[TASK TO CARRY OUT] Render everything in the material below, from the line containing "What is the maximum value shown in the chart?" down to the line containing "Does the chart have visible grid lines?", as a numbered list, omitting blank lines and pictures.

(TASK DATA begins)

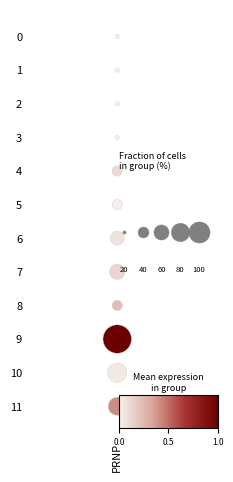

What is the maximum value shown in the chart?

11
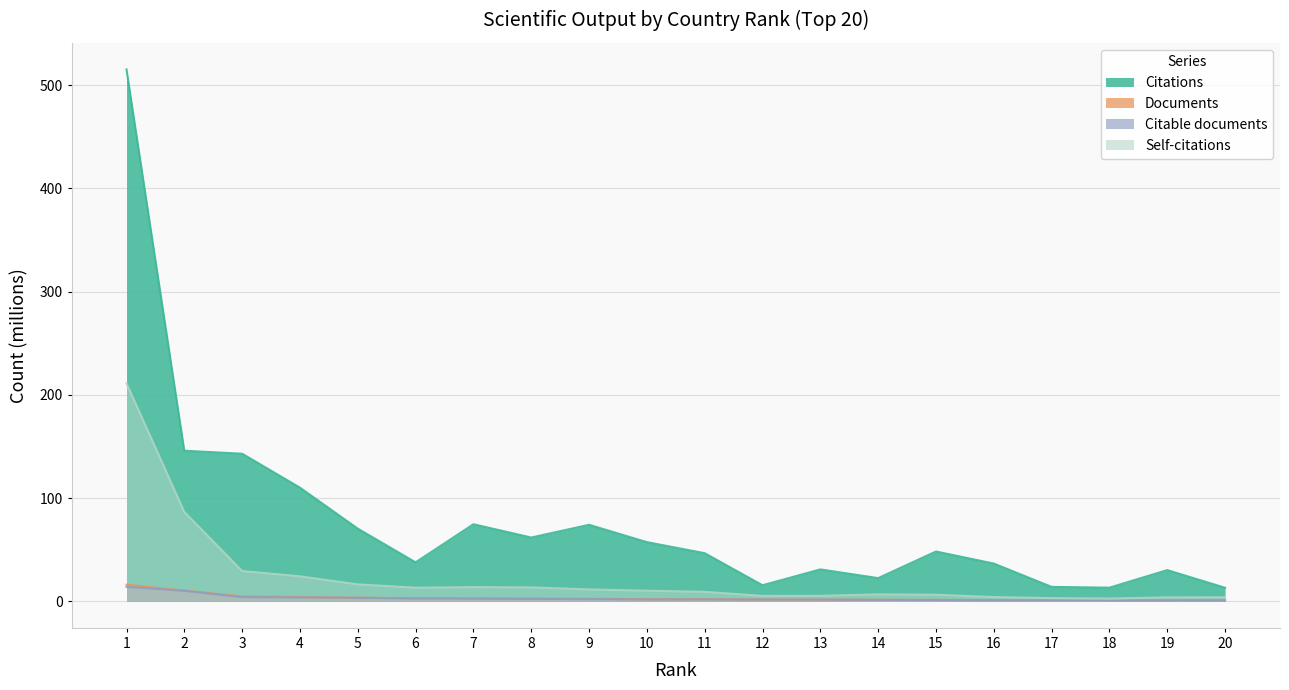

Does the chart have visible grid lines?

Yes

(TASK DATA ends)
(TASK DATA begins)

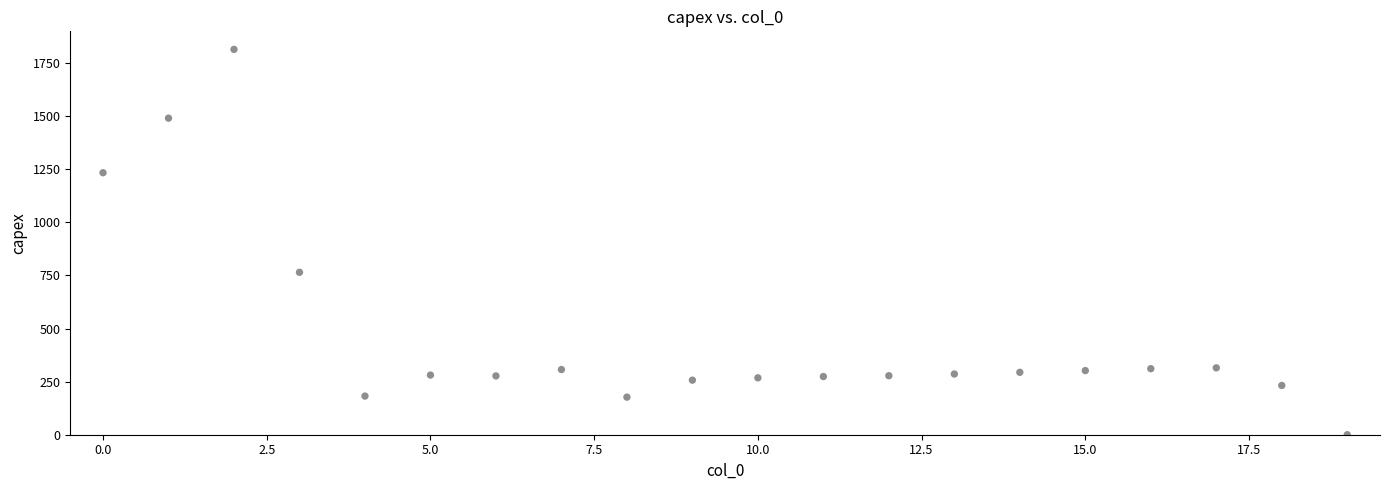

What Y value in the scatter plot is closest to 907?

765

(TASK DATA ends)

[SOLUTION FOR THIS PROBLEM]
1. What is the maximum value shown in the chart?
2. 11
3. Does the chart have visible grid lines?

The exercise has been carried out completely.